* What the task requires:
Records follow. Select each line holding "assign".

* Records for this task:
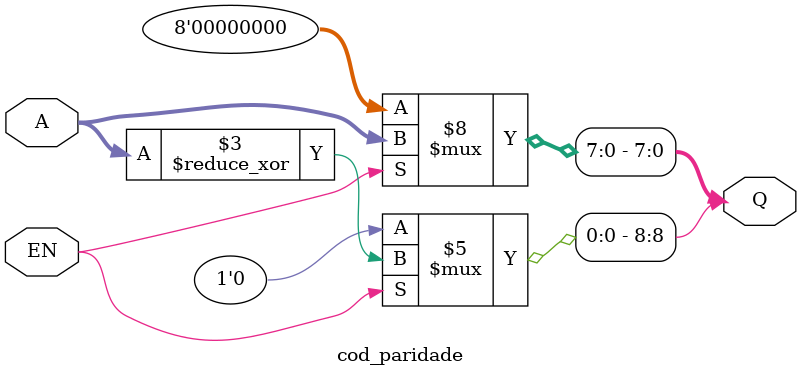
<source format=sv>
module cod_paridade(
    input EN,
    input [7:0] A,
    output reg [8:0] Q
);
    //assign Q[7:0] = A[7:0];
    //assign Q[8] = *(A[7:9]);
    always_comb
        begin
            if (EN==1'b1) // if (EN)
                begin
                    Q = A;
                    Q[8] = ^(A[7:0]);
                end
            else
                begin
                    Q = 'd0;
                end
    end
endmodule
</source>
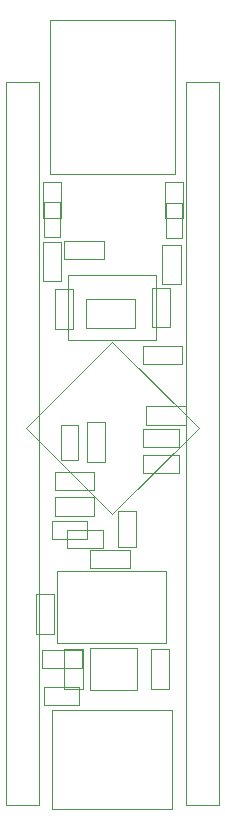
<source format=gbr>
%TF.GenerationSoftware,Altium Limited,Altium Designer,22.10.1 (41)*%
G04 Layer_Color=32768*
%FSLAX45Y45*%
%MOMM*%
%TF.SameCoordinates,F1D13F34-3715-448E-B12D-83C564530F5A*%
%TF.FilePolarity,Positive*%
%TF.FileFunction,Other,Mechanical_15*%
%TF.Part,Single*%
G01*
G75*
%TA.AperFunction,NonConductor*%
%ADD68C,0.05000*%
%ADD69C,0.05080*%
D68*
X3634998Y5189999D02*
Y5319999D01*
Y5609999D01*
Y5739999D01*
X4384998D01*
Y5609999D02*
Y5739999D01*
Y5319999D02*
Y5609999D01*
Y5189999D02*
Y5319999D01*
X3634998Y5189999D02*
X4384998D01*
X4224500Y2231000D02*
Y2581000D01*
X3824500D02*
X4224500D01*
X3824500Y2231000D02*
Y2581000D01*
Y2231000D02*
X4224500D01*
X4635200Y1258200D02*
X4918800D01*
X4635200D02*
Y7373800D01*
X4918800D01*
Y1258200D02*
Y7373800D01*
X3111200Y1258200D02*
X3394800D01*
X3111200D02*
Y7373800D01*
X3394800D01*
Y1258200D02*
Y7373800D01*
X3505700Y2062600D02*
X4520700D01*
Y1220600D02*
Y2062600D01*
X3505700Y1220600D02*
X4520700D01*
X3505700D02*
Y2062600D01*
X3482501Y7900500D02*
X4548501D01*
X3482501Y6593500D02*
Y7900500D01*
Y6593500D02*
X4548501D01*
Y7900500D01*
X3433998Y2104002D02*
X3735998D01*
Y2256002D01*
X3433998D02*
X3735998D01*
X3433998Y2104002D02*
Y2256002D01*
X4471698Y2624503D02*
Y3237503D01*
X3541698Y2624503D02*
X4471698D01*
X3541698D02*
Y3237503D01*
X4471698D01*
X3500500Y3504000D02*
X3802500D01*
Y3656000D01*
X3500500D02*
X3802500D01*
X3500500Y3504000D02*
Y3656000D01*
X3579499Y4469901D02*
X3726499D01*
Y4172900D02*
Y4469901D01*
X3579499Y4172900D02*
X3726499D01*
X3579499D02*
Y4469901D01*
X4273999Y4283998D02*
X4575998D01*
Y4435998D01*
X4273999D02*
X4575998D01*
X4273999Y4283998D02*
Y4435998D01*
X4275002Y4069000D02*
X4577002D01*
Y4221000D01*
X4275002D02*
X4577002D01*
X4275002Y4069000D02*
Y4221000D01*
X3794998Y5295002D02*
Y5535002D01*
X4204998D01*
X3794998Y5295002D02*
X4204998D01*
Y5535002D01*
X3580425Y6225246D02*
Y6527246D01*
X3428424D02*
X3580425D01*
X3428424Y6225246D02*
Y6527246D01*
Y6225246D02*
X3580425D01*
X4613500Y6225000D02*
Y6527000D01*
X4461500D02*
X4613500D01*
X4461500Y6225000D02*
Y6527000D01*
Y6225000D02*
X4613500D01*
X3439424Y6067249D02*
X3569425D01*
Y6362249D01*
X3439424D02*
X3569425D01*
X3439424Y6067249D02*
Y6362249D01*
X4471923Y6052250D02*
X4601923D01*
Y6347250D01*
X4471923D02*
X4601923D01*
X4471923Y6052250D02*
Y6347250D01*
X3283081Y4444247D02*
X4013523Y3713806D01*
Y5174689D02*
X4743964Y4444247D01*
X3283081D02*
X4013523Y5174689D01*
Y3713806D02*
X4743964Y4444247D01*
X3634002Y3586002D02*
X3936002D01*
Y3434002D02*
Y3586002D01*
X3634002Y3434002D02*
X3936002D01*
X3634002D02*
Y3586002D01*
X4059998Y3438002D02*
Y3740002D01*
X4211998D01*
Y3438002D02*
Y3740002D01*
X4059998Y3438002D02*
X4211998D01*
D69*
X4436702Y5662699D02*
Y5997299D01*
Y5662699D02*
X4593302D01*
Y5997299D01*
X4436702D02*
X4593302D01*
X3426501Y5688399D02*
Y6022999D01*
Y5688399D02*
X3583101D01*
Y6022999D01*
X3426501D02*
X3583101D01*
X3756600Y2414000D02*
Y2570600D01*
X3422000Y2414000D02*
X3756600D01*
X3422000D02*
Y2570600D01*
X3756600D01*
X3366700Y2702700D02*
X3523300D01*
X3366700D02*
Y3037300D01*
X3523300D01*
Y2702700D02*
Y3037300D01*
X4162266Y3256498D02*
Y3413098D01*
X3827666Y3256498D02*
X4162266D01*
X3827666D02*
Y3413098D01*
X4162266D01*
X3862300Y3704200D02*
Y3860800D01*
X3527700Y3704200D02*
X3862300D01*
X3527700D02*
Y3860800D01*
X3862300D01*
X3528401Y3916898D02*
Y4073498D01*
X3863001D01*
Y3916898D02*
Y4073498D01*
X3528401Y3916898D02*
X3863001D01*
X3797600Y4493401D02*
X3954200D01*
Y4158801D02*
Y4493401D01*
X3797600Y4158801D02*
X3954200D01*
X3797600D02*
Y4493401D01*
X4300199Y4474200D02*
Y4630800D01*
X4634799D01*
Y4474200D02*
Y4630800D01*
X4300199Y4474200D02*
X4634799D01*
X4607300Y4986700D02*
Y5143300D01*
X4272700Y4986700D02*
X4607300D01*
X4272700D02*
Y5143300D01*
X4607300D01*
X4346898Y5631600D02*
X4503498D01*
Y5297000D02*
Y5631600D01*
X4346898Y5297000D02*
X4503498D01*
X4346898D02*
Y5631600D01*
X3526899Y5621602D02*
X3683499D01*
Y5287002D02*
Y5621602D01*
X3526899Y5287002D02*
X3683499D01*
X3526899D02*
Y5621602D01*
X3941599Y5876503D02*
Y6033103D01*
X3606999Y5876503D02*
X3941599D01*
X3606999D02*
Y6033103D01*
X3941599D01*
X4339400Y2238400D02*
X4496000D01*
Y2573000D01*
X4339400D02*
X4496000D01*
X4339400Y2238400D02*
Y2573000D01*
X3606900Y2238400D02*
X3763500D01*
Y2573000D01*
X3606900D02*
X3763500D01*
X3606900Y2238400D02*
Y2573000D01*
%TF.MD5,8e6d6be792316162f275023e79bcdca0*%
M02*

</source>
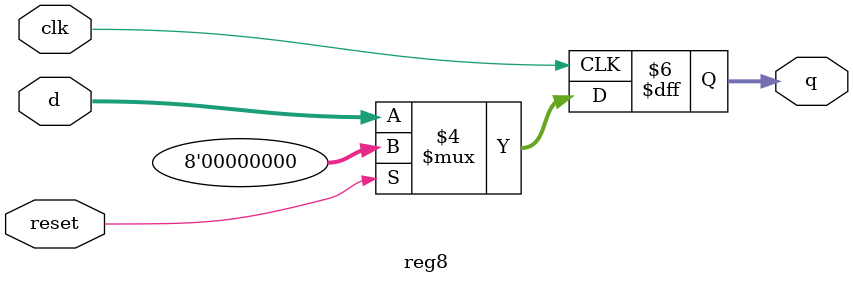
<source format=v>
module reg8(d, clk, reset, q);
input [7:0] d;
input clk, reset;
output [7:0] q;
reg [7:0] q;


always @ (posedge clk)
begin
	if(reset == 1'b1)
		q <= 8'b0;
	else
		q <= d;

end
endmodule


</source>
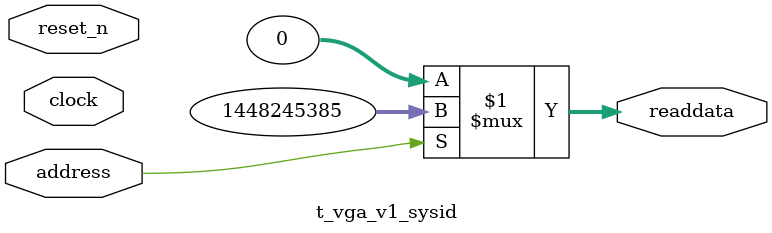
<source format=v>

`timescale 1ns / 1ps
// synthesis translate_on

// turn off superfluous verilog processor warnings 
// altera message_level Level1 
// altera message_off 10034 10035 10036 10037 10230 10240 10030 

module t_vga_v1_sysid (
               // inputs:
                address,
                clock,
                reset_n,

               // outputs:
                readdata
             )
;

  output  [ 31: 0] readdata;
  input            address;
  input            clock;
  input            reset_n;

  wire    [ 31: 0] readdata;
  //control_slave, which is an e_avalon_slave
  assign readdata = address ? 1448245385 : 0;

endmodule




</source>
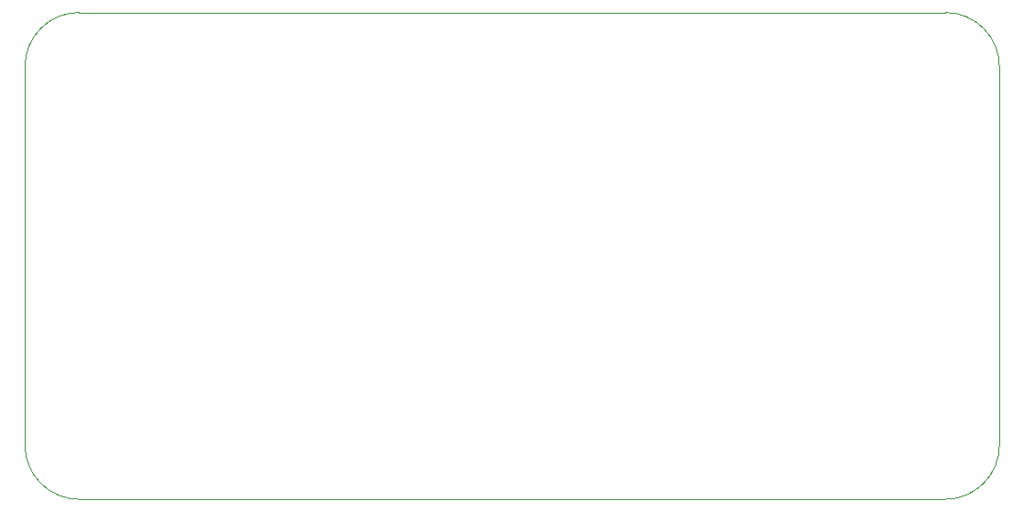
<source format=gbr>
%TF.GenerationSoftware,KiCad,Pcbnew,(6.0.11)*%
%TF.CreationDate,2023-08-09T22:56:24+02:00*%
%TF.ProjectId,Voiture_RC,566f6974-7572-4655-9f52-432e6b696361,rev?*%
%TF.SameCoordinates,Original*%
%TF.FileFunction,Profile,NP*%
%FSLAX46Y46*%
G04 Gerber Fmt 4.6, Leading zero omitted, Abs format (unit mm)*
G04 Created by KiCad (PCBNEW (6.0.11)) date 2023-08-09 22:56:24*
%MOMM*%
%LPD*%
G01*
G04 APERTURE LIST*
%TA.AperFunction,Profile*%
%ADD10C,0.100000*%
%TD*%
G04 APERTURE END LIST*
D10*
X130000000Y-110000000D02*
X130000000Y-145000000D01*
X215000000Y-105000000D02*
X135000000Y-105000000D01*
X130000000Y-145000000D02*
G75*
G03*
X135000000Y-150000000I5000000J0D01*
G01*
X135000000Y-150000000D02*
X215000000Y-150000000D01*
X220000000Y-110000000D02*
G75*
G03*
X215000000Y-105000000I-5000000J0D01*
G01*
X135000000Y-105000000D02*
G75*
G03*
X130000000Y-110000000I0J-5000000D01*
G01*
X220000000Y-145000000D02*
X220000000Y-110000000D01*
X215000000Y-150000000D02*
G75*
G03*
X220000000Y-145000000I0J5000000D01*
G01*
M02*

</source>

* Exercise response:
    //assign Q[7:0] = A[7:0];
    //assign Q[8] = *(A[7:9]);
  assign readdata = address ? 1448245385 : 0;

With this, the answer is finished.